The only recognized objective method for diagnosis of bowel ischemia is CT scans [2, 3, 20] with a diagnostic value of 67–90% [26, 27]. Although in our study, the effectiveness of CT scan for bowel ischemia diagnosis was 50%, large population studies reported a slow decrease in mortality primarily due to the routine use of CT scans [28], and, in our opinion, RNCRs wrongly positioned CT scan as an additional rather than primary method of bowel ischemia diagnosis.

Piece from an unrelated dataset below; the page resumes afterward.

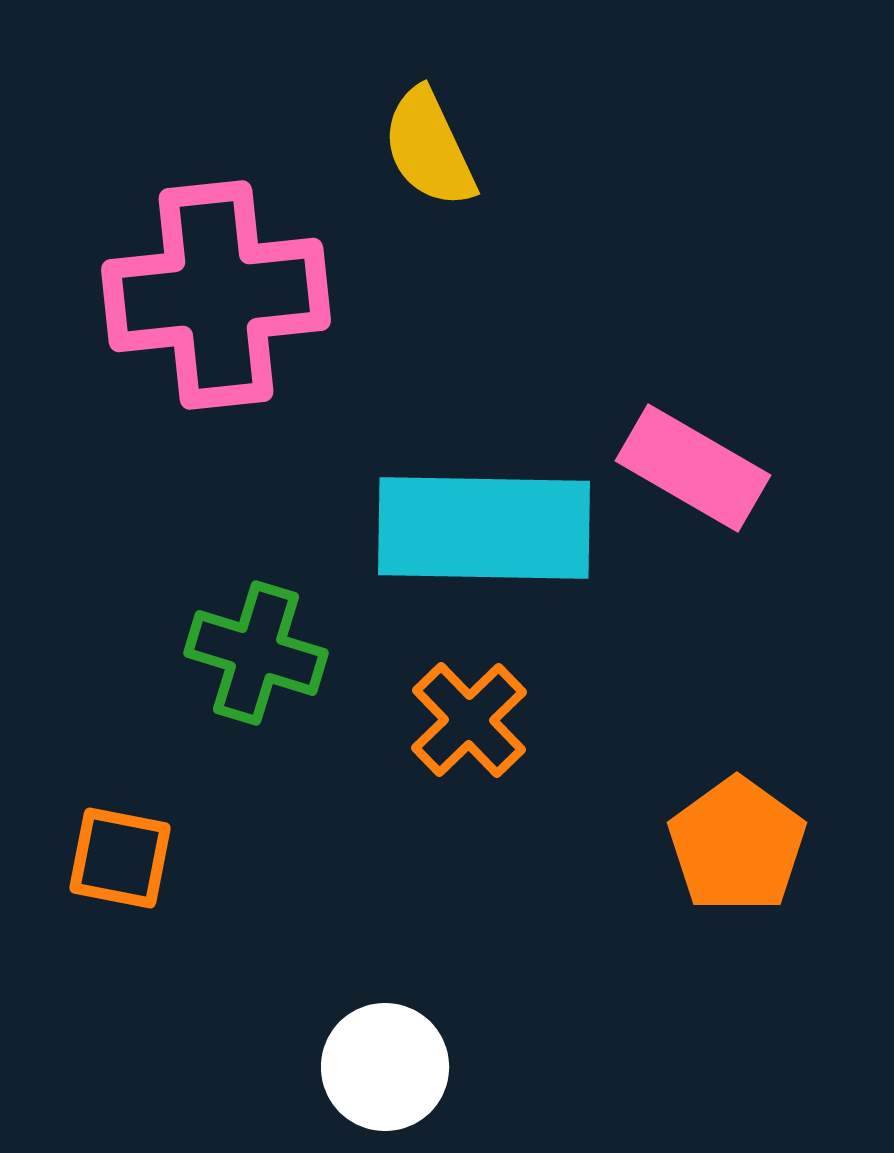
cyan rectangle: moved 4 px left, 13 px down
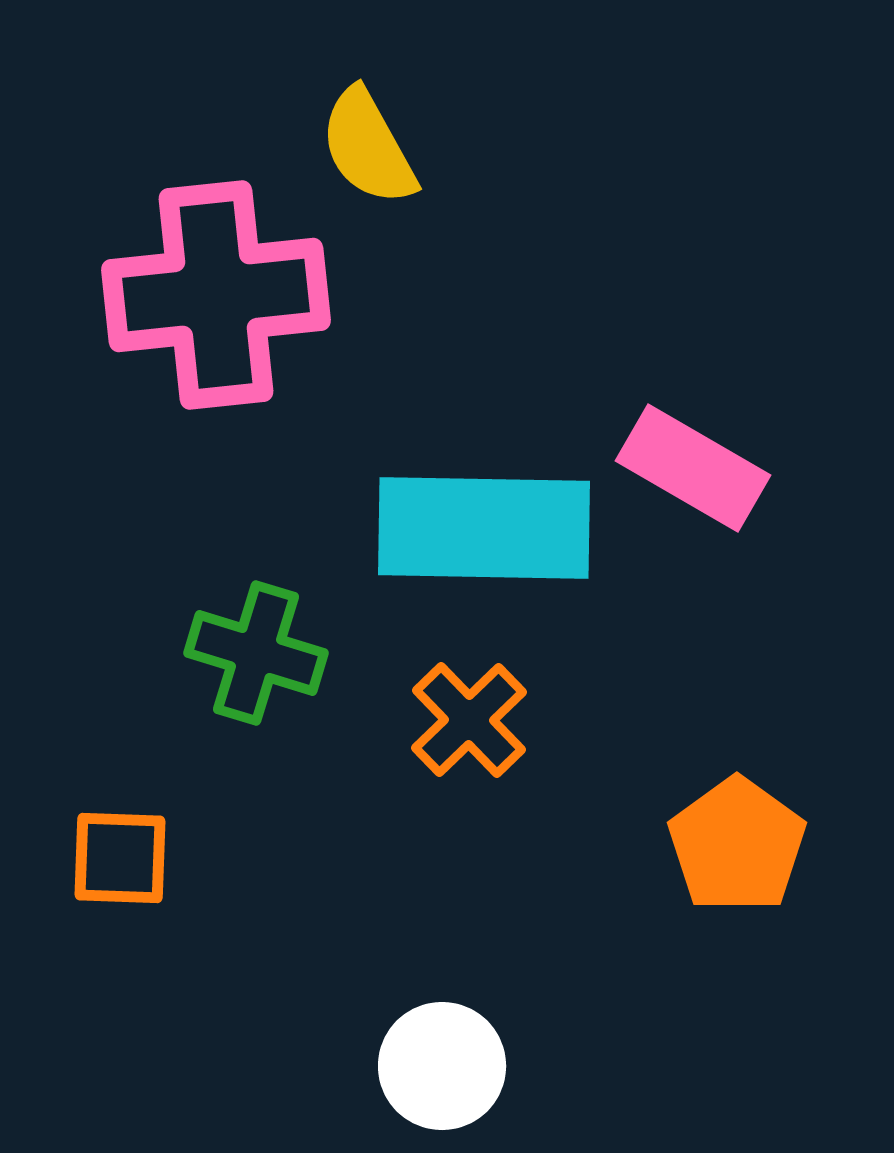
yellow semicircle: moved 61 px left, 1 px up; rotated 4 degrees counterclockwise
orange square: rotated 9 degrees counterclockwise
white circle: moved 57 px right, 1 px up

Bowel ischemia and mortality

Due to early diagnosis challenges, 15 to 30% of patients with strangulated obstruction undergo surgery later than 24 h after admission [5, 7, 20, 23], which is consistent with our results (17.9%). However, we operated on 44% of patients without strangulation in less than 12 h after hospital admission. It appeared that mortality in strangulated and non-strangulated obstruction was similar, and bowel ischemia did not increase mortality. Moreover, delayed surgery in stable patients with bowel ischemia was not associated with an increase in mortality, and we have no reason to state that surgery performed in 2 or 12 h improves treatment outcomes. However, the minimal time allotted for the decision to operate undoubtedly reduces the chances of a significant number of patients without ischemia for non-surgical resolution of ASBO, and surgery increases the risk of adverse outcomes.

Thus, our study and data from the literature suggest the need to consider increasing the duration of non-surgical treatment in stable patients with no apparent signs of strangulation, even though in some patients, the ischemia may not be recognized on the first day. When comparing the mortality risks from surgery and unrecognized strangulation, the choice should be made in favor of a strictly reasoned approach based on CT scans. An unreasonable increase in surgical activity leads to an increased risk of adverse outcomes and length of hospital stay in ASBO.

The authors declare no conflicts of interest.